■ Work required
In the study guide excerpt, which ethnic group does Chapter 2 of the book cover? Please answer in a few words.

This Study Guide consists of approximately 36 pages of chapter summaries, quotes, character analysis, themes, and more - everything you need to sharpen your knowledge of Ethnic America.
This section contains 559 words
(approx. 2 pages at 300 words per page)
Purchase our Ethnic America: A History Study Guide

Ethnic America: A History Summary & Study Guide Description

Ethnic America: A History Summary & Study Guide includes comprehensive information and analysis to help you understand the book. This study guide contains the following sections:

This detailed literature summary also contains Topics for Discussion and a Free Quiz on Ethnic America: A History by Thomas Sowell.

Plot Summary

Ethnic America, written by economist and historian Thomas Sowell, is a history of nine ethnic groups that immigrate to the United States. Sowell's aim is to illustrate important points about history, economics, social science, social philosophy and social policy in these histories in order to draw certain lessons towards the end of the book. Yet the histories are of great interest in themselves, as they tell the human story of the profound struggles and impressive achievements of the individuals within these groups.

In Chapter 1, Sowell outlines the ethnic groups that he will discuss, and the metrics upon which he will measure their successes and failures. He also stresses intragroup diversity and the relationship of these ethnic groups to American society as a whole. To this day, important differences between ethnic groups remain with respect to wealth, health, IQs, education level and so on. Age is another important difference, which is often overlooked. The time of immigration and the area where a group immigrated are also particularly important to understanding the progress of an ethnic group.

The next four chapters cover four ethnic groups that emigrated from Europe. Chapter 2 covers the Irish, who were among the first major immigrant groups to the United States following the presence of the majority of Anglo-Americans. Sowell notes that initially the Irish faced profound political and social resistance to their physical presence in the United States and to their cultural progress. Yet over time, they overcame extreme poverty, lack of literacy and high crime rates to wholly normalize as part of American society. Chapter 3 covers German immigrants, who have large intragroup diversity and have immigrated to the United States over a long period of time, giving them little intragroup identity. Chapter 4 covers the Jews, showing how this group, sometimes facing the greatest adversity, has triumphed beyond any other group on every level. They are, in Sowell's mind, a great American success story. The Italians are covered in Chapter 5.

■ Dataset entries
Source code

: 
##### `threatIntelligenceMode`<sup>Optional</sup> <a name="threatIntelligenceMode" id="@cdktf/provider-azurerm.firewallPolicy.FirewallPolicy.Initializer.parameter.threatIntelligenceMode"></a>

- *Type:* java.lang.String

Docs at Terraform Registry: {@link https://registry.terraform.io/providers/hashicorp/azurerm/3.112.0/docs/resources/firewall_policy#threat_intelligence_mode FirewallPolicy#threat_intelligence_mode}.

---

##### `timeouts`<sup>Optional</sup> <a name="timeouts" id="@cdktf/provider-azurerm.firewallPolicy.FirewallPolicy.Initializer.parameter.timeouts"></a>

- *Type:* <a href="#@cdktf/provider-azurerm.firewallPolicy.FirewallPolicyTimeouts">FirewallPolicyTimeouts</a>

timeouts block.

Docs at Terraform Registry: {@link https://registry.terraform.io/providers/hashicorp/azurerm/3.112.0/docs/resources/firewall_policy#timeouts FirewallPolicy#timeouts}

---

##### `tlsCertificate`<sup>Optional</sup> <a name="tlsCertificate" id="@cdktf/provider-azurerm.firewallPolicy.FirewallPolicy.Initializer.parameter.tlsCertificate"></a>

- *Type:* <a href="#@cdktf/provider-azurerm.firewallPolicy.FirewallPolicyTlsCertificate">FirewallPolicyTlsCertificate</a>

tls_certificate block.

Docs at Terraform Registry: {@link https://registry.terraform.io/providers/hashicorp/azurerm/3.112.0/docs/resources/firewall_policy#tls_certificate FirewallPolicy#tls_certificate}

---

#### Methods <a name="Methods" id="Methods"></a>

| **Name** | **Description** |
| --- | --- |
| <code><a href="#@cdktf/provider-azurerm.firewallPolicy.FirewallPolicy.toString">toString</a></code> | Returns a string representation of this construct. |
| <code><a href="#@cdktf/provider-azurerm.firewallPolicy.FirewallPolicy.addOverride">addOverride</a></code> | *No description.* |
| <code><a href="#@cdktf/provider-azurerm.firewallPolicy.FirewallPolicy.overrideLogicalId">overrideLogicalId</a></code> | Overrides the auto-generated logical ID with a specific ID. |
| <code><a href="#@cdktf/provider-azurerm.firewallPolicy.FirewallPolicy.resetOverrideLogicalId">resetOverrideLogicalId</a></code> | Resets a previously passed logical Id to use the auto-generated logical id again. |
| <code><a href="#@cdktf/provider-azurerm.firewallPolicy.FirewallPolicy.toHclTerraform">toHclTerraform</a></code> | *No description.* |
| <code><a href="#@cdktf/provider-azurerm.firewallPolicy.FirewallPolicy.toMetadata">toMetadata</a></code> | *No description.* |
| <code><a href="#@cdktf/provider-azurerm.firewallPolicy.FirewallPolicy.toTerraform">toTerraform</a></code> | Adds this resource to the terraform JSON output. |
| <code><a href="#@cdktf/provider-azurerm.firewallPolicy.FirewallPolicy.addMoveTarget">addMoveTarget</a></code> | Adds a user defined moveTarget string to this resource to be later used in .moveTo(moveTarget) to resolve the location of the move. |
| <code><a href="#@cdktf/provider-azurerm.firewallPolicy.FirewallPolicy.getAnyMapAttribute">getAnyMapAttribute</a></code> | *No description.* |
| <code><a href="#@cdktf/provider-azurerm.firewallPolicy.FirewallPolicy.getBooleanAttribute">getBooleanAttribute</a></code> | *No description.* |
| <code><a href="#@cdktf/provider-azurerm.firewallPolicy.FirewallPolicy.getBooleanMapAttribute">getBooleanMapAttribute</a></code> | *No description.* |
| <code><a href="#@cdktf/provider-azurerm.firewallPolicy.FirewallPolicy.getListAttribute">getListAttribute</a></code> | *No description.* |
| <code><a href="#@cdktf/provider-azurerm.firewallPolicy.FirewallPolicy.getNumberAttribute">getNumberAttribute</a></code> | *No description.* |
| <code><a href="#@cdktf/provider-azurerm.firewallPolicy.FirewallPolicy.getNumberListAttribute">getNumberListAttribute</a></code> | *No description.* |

■ Solved problem
The Irish.